• Jamie Hood offers to represent himself if attorney conflicts continue

    By: Richard Elliot


    ATHENS, Ga. - Jamie Hood, the suspect in an Athens police officer's slaying, said he did not want to represent himself during his upcoming death penalty case, but said he would if he couldn't get a new public defender he agreed with.

    Hood was in court Thursday to answer questions about his desire to serve as his own lawyer during the upcoming trial.  He's accused in the March 2011 killing of Athens-Clarke County Police Officer Elmer "Buddy" Christian and the wounding of Officer Tony Howard. After a long manhunt, Hood surrendered to police live on Channel 2 Action News.

    Hood has had several animated disagreements with his public defenders and their legal tactics.  Just last year, he successfully fired his court-appointed lawyers and was appointed new ones.  During those months, he often spoke out in court, saying he could always represent himself during trial.

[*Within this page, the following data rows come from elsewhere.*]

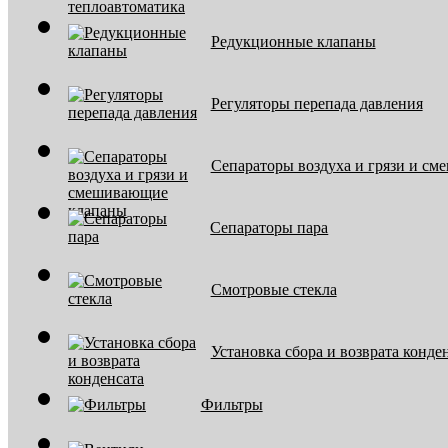
Редукционные клапаны
Регуляторы перепада давления
Сепараторы воздуха и грязи и с
Сепараторы пара
Смотровые стекла
Установка сбора и возврата конде
Фильтры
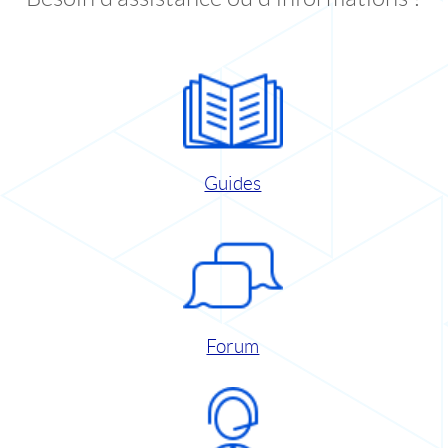
Guides
Forum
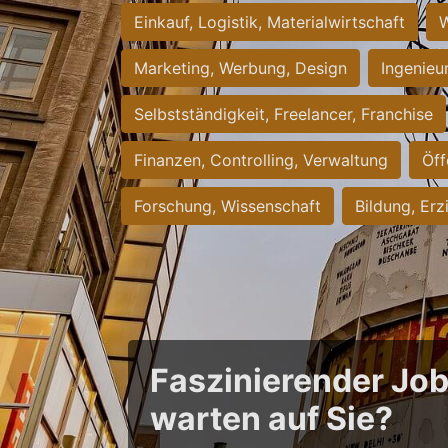
Einkauf, Logistik, Materialwirtschaft
W
Marketing, Werbung, Design
Ingenieu
Selbstständigkeit, Freelancer, Franchise
Finanzen, Controlling, Verwaltung
Öff
Forschung, Wissenschaft
Bildung, Erz
Faszinierender Jo
warten auf Sie?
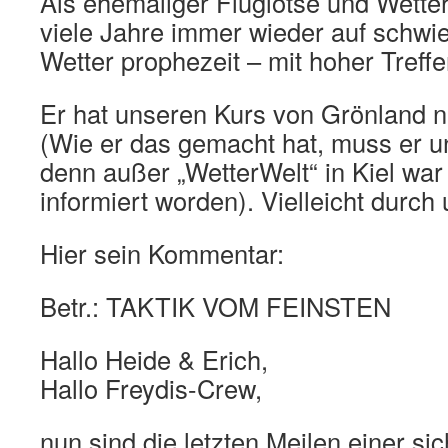
Als ehemaliger Fluglotse und Wetter
viele Jahre immer wieder auf schwi
Wetter prophezeit – mit hoher Treffe
Er hat unseren Kurs von Grönland na
(Wie er das gemacht hat, muss er u
denn außer „WetterWelt“ in Kiel war
informiert worden). Vielleicht durch
Hier sein Kommentar:
Betr.: TAKTIK VOM FEINSTEN
Hallo Heide & Erich,
Hallo Freydis-Crew,
nun sind die letzten Meilen einer sic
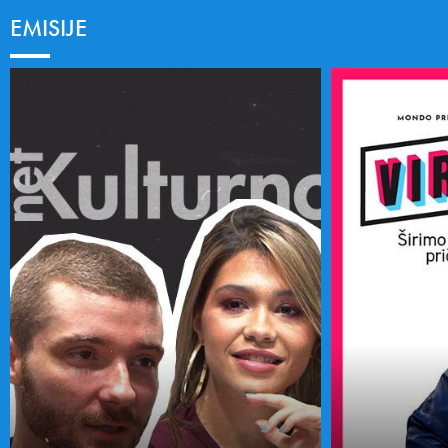
EMISIJE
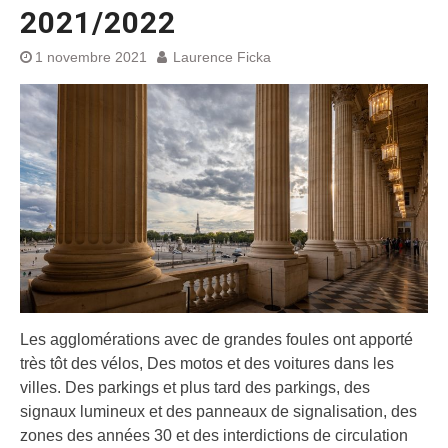
2021/2022
1 novembre 2021
Laurence Ficka
Les agglomérations avec de grandes foules ont apporté
très tôt des vélos, Des motos et des voitures dans les
villes. Des parkings et plus tard des parkings, des
signaux lumineux et des panneaux de signalisation, des
zones des années 30 et des interdictions de circulation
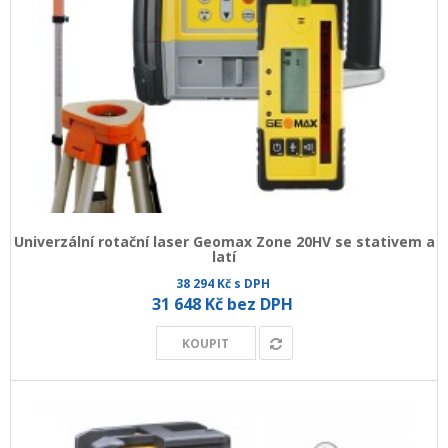
Univerzální rotační laser Geomax Zone 20HV se stativem a
latí
38 294 Kč s DPH
31 648 Kč bez DPH
KOUPIT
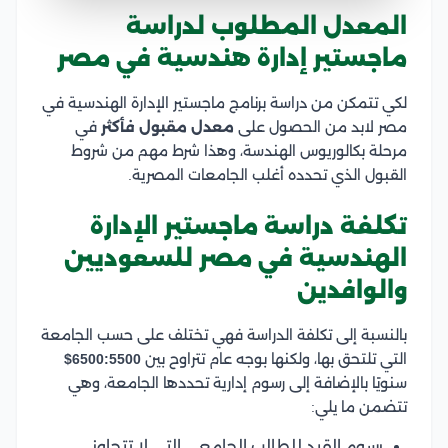
المعدل المطلوب لدراسة
ماجستير إدارة هندسية في مصر
لكي تتمكن من دراسة برنامج ماجستير الإدارة الهندسية في
مصر لابد من الحصول على
معدل مقبول فأكثر
في
مرحلة بكالوريوس الهندسة، وهذا شرط مهم من شروط
القبول الذي تحدده أغلب الجامعات المصرية.
تكلفة دراسة ماجستير الإدارة
الهندسية في مصر للسعوديين
والوافدين
بالنسبة إلى تكلفة الدراسة فهي تختلف على حسب الجامعة
التي تلتحق بها، ولكنها بوجه عام تتراوح بين
6500:5500$
سنويًا بالإضافة إلى رسوم إدارية تحددها الجامعة، وهي
تتضمن ما يلي:
رسوم القيد للطالب الجامعي التي لا تتجاوز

    Because prosecutors feared Hood could bring up that issue on appeal, they filed the motion requesting Hood serve as his own attorney in order to get him on the record about whether he wanted to be his own attorney.

    During the hearing, Hood told Judge J. Patrick Haggard that he did not want to be his own attorney, but at the same time, left the door open possibly to serving in that capacity if he cannot get a lawyer who agrees with his own legal strategy.

    Hood has already admitted in open court that he shot both Christian and Howard, though later he did enter a not guilty plea.

    Hood told the judge that if he does represent himself, he wants more access to a law library and doesn't want to have to wear shackles or a shock belt during the trial.

    "During the trial, I'm in cuffs, (which) gives a presumption of guilt," said Hood.  "I haven't threatened nobody. I haven't put my hand on nobody.  I've been coming to this courtroom for two years.  I don't see the need for me walking around with 50,000 volts on me."

    Hood also asked the judge to consider a change of venue.

    Haggard said he would rule on all the motions "promptly."